Y sin perder tiempo, subió la escalera y entró en la Cámara de la Viuda. Una vez allí, se colocó tras el visor de bronce y lo apuntó hacia arriba, donde señalaban todas las quimeras de piedra. Deslizó el visor de izquierda a derecha, como si fuera un diminuto periscopio, hasta descubrir que en el lugar donde convergían las nervaduras, el centro mismo de la cúpula, se encontraba, esculpida en piedra, la misma figura que el anciano del Liceo destruía en sus puros. Se trataba de un monstruoso esqueleto con alas que parecía aullar en la calavera y que señalaba con su huesudo dedo índice hacia el sepulcro de la planta superior.

«No pierdas tiempo…», se dijo Grieg.

Abandonó la cámara y comenzó a subir las escaleras que conducían hasta la gran sepultura. Pero su mente se debatía entre dos fuerzas contradictorias: por un lado, quería averiguar el secreto que se escondía al final de la senda esencial; por otro, sabía que detrás de la figura del anciano había algo tenebroso e infernal.

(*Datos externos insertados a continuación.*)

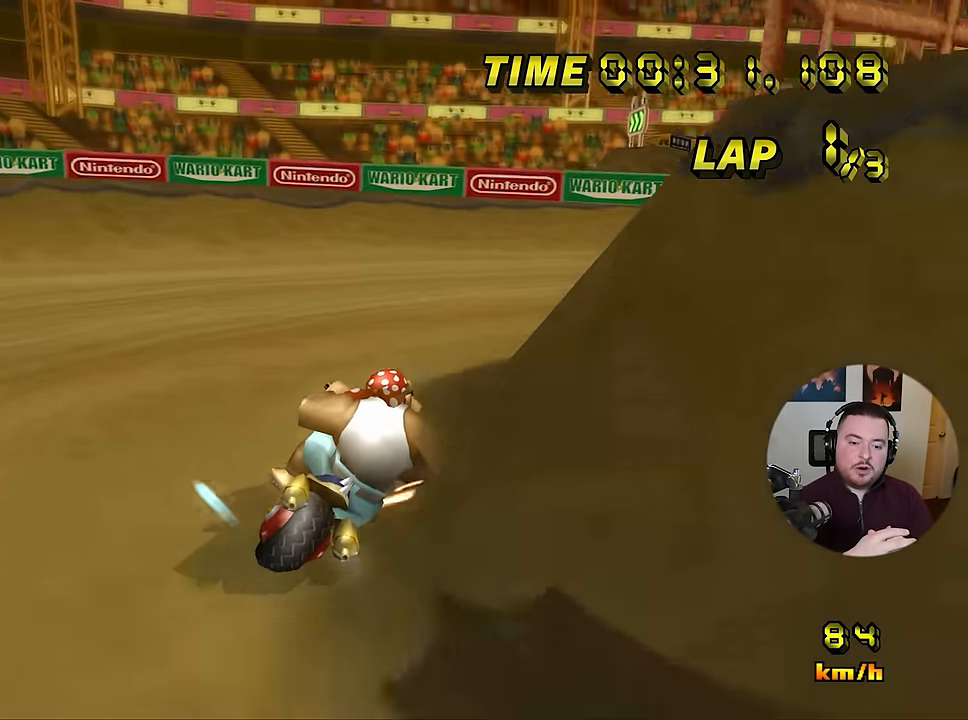
Gameplay with a controller (Nintendo layout); each line is a JSON object with the inputs held at the frame after it. "events" lists button and stick changes between this image and that frame as [ms after this image, input, new state], when the widget could be followed in between. Not read: B L3 R3 X Y Z.
{"buttons": ["A", "R1"], "left_stick": "right", "events": []}
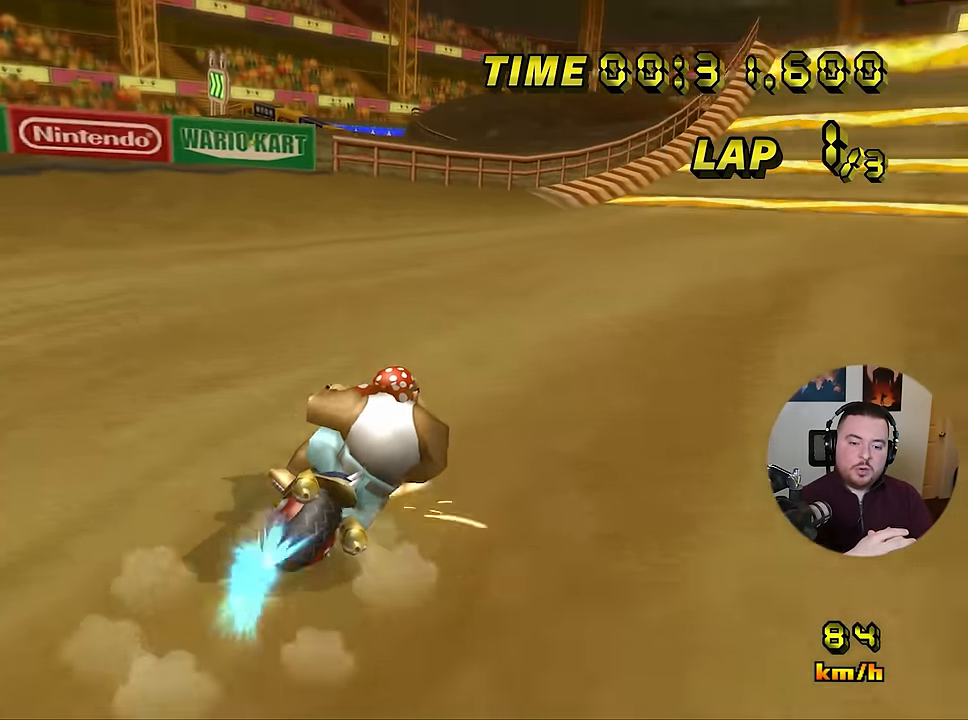
{"buttons": ["A"], "left_stick": "right", "events": [[250, "R1", "up"]]}
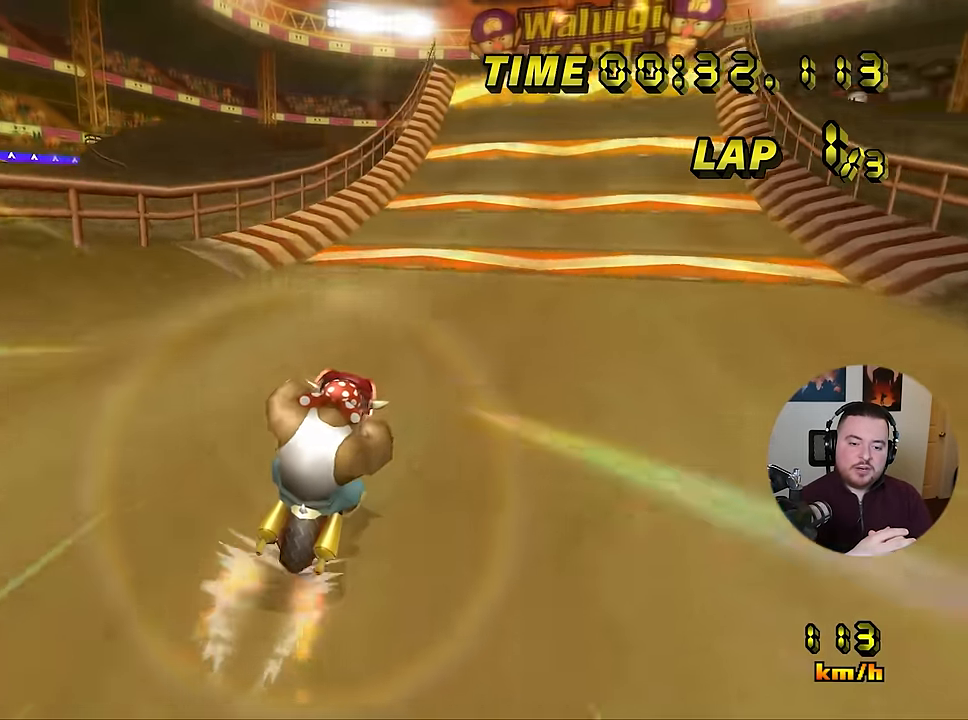
{"buttons": ["A"], "left_stick": "right", "events": [[100, "left_stick", "center"], [501, "left_stick", "right"]]}
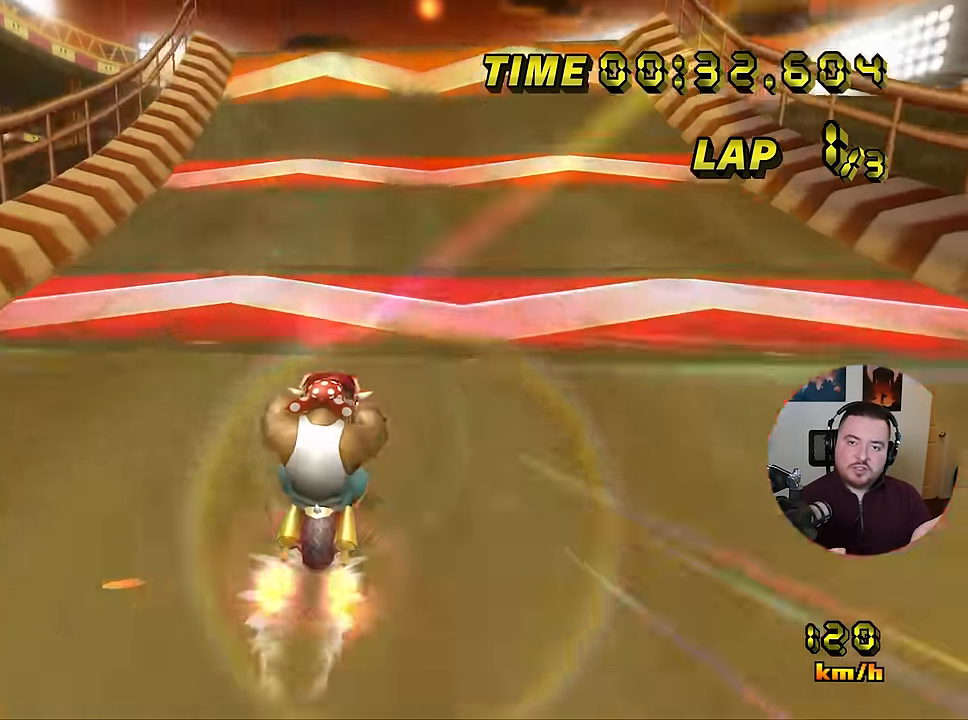
{"buttons": ["A"], "left_stick": "up-left", "events": [[116, "left_stick", "up-left"]]}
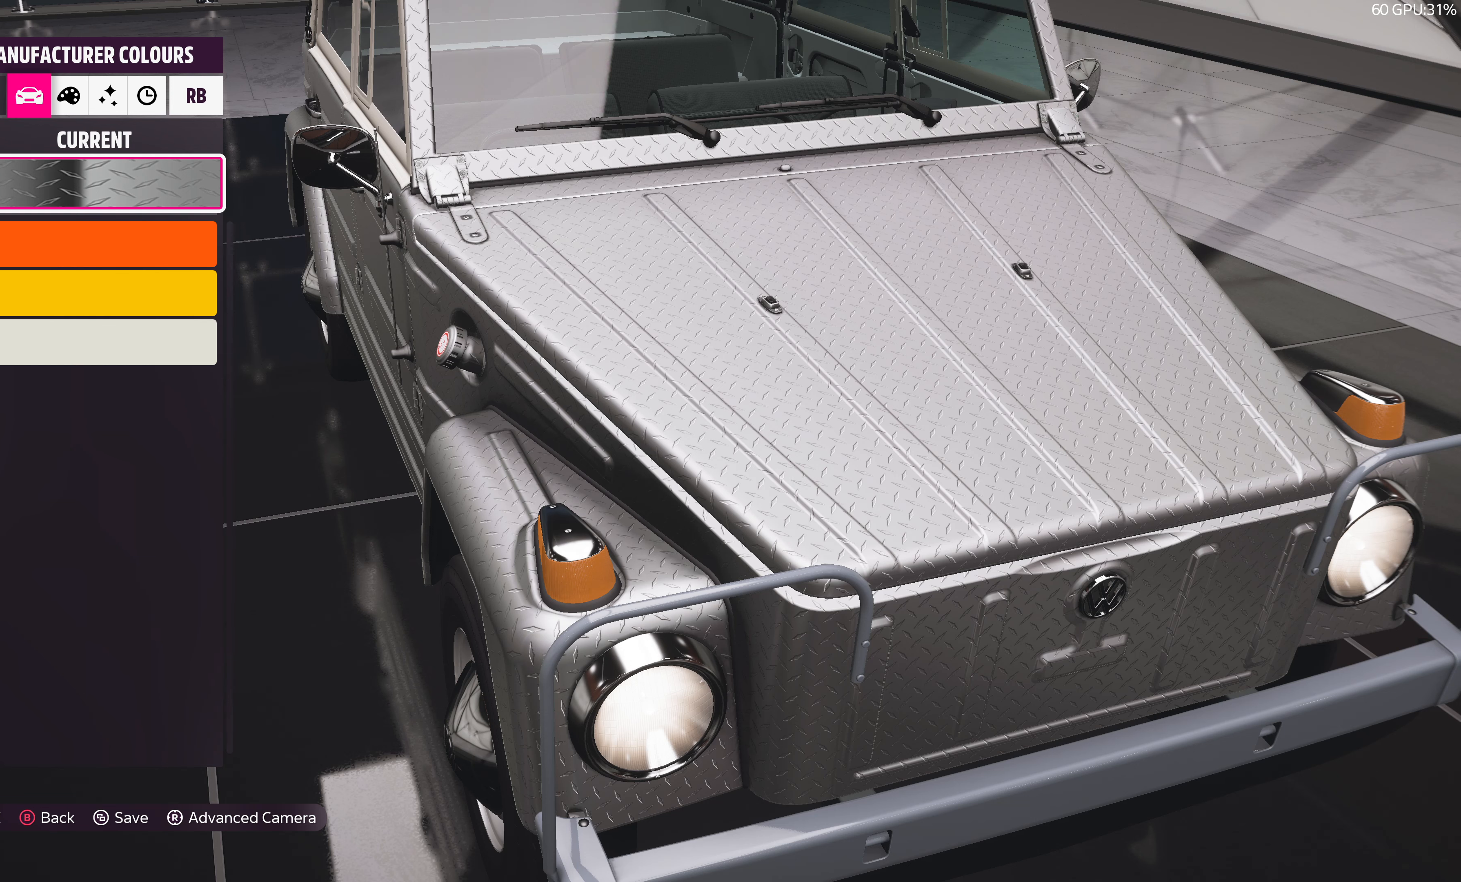
Gameplay with a controller (PlayStation layout); each line is a JSON object with the inputs held at the frame after it. "events" lists button and stick changes between this image and that frame as [ms after this image, input, new state], when the widget could be followed in between.
{"buttons": [], "left_stick": "center", "right_stick": "center", "events": [[250, "DPAD_DOWN", "down"], [366, "DPAD_DOWN", "up"]]}
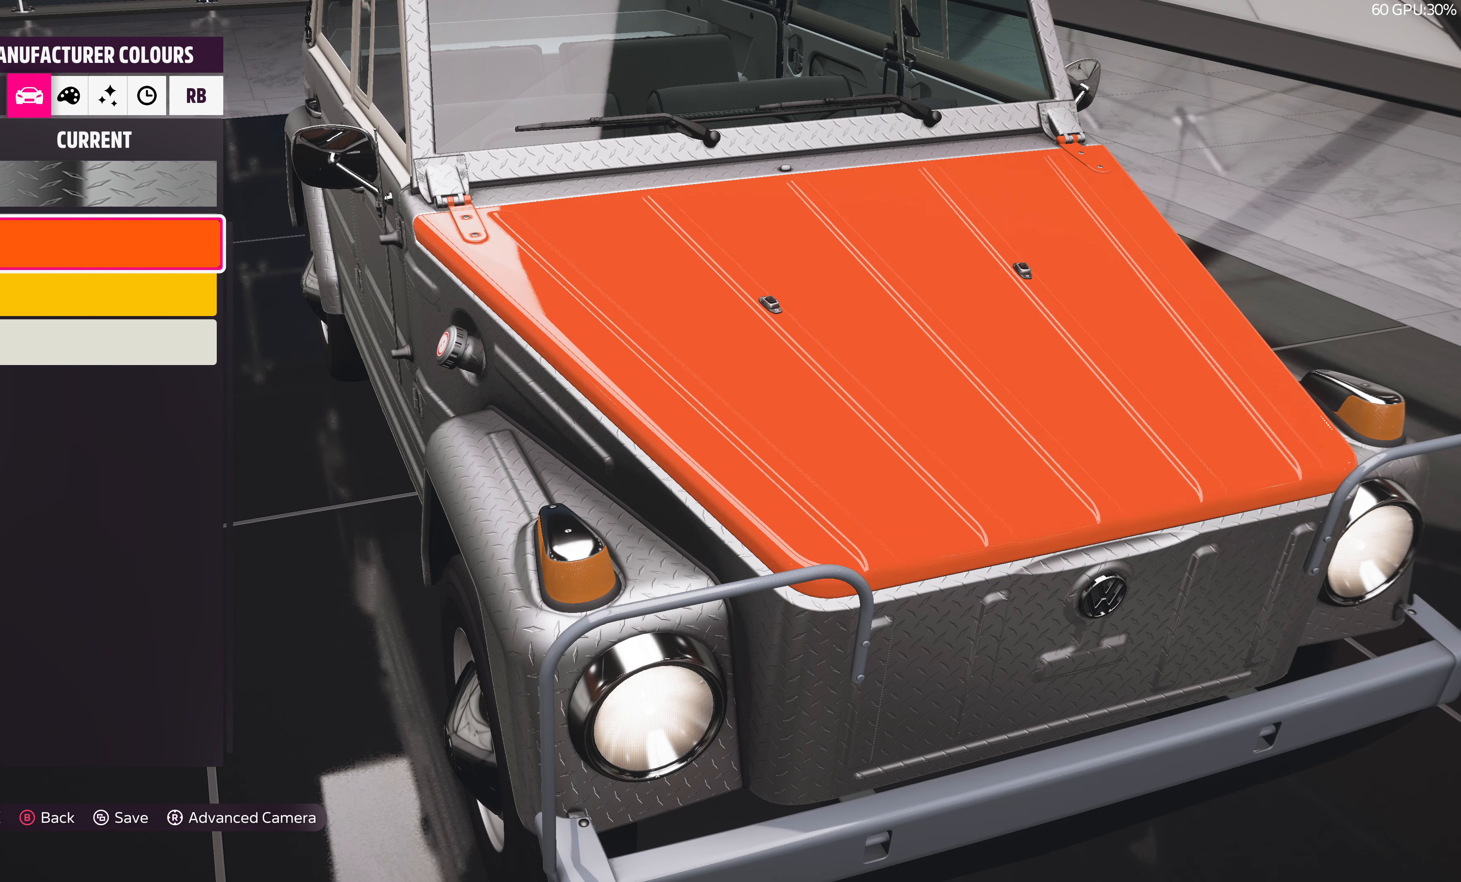
{"buttons": [], "left_stick": "center", "right_stick": "center", "events": [[316, "right_stick", "left"], [466, "right_stick", "center"]]}
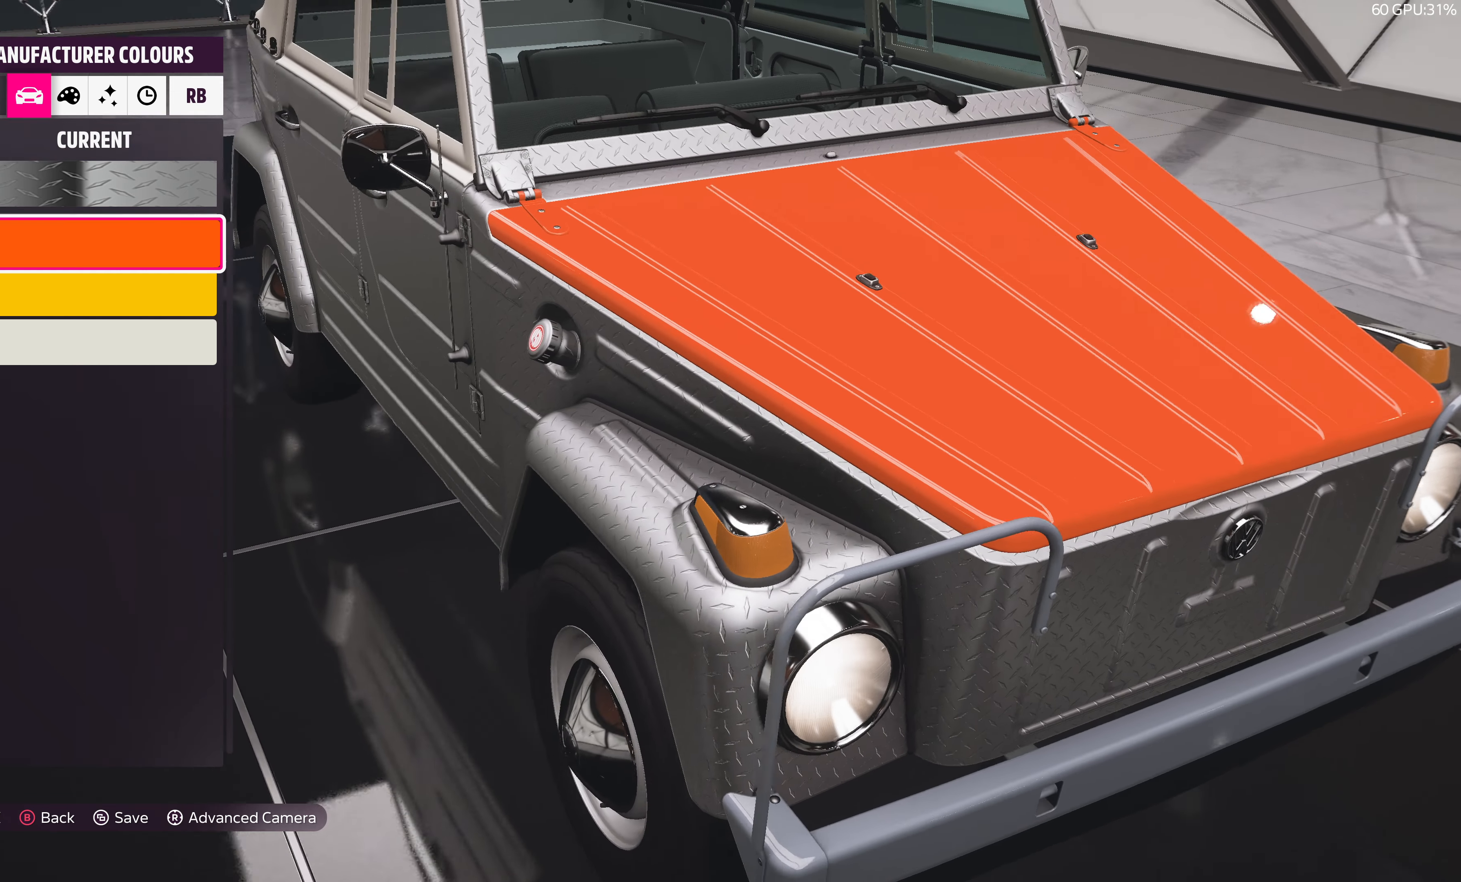
{"buttons": ["L3"], "left_stick": "center", "right_stick": "center", "events": [[200, "L3", "down"]]}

Y volvió a recordar aquellas misteriosas palabras: «… La persona que sea capaz de adivinar dónde está físicamente la figura impresa en el centro de la anilla, ocupará mi lugar.»

«¿Qué lugar?», se preguntaba Grieg.

Entró en el mausoleo y ascendió por los estrechos escalones que conducían hasta el sepulcro, pero todo estaba igual que la última vez. Tal vez la única diferencia consistía en que ahora intuía que aquel sepulcro ocultaba algo «esencial».